Three other classes of medications are also used in the treatment of binge eating disorder: antidepressants, anticonvulsants, and anti-obesity medications. Antidepressant medications of the selective serotonin reuptake inhibitor (SSRI) class such as fluoxetine, fluvoxamine, or sertraline have been found to effectively reduce episodes of binge eating and reduce weight. Similarly, anticonvulsant medications such as topiramate and zonisamide may be able to effectively suppress appetite. The long-term effectiveness of medication for binge eating disorder is currently unknown.
Trials of antidepressants, anticonvulsants, and anti-obesity medications suggest that these medications are superior to placebo in reducing binge eating. Medications are not considered the treatment of choice because psychotherapeutic approaches, such as CBT, are more effective than medications for binge eating disorder. Medications also do not increase the effectiveness of psychotherapy, though some patients may benefit from anticonvulsant and anti-obesity medications for weight loss.
While people of a healthy weight may overeat occasionally, an ongoing habit of consuming large amounts of food in a short period of time ultimately leads to weight gain and obesity. The main health consequences of this type of eating disorder are brought on by the weight gain resulting from the binging episodes.
People with binge eating disorder may become ill due to a lack of proper nutrition. Binging episodes usually include foods that are high in fat, sugar, and/or salt, but low in vitamins and minerals. Those who are obese and also have BED are at risk for common comorbidities associated with obesity such as: type 2 diabetes mellitus, cardiovascular disease (e.g., high blood pressure and heart disease), gastrointestinal issues (e.g., gallbladder disease), high cholesterol levels, musculoskeletal problems and obstructive sleep apnea.
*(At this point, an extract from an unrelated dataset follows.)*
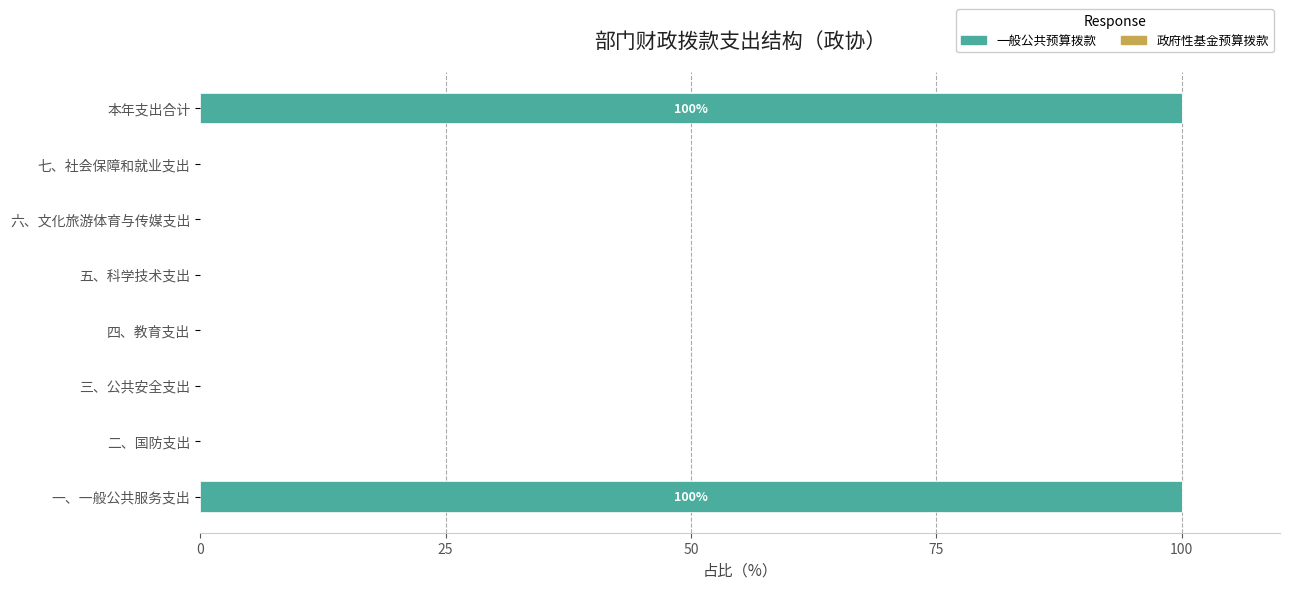

Between 三、公共安全支出 and 一、一般公共服务支出, which is larger?

一、一般公共服务支出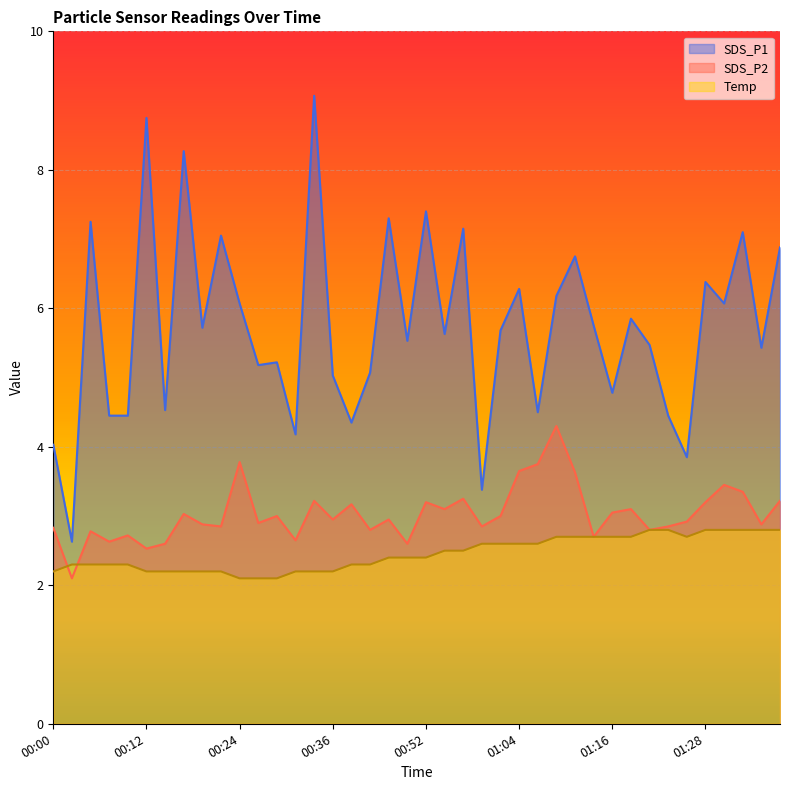

How many categories are shown in the chart?

40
Individuals are often upset about their binge eating and may become depressed. BED is often associated with symptoms of depression.
Binge eating disorder is the most common eating disorder in adults, though there is generally less research on binge eating disorder in comparison to anorexia nervosa and bulimia nervosa. The lifetime prevalence of binge eating disorder has been observed in studies to be 2.0 percent for men and 3.5 percent for women, higher than that of the commonly recognized eating disorders anorexia nervosa and bulimia nervosa. Additionally, 30 to 40 percent of individuals seeking treatment for weight-loss can be diagnosed with binge eating disorder. Though the research on binge eating disorders tends to be concentrated in North America, the disorder occurs across cultures, though there is not enough research to determine whether the disorder is more prevalent in certain cultures. The limited amount of research that has been done on binge eating disorder shows that rates of binge eating disorder are fairly comparable among men and women. Rates of binge eating disorder have also been found to be similar among black women, white women, and white men, while some studies have shown that binge eating disorder is more common among black women than among white women. Still, further research is needed to fully understand the scope of the disorder.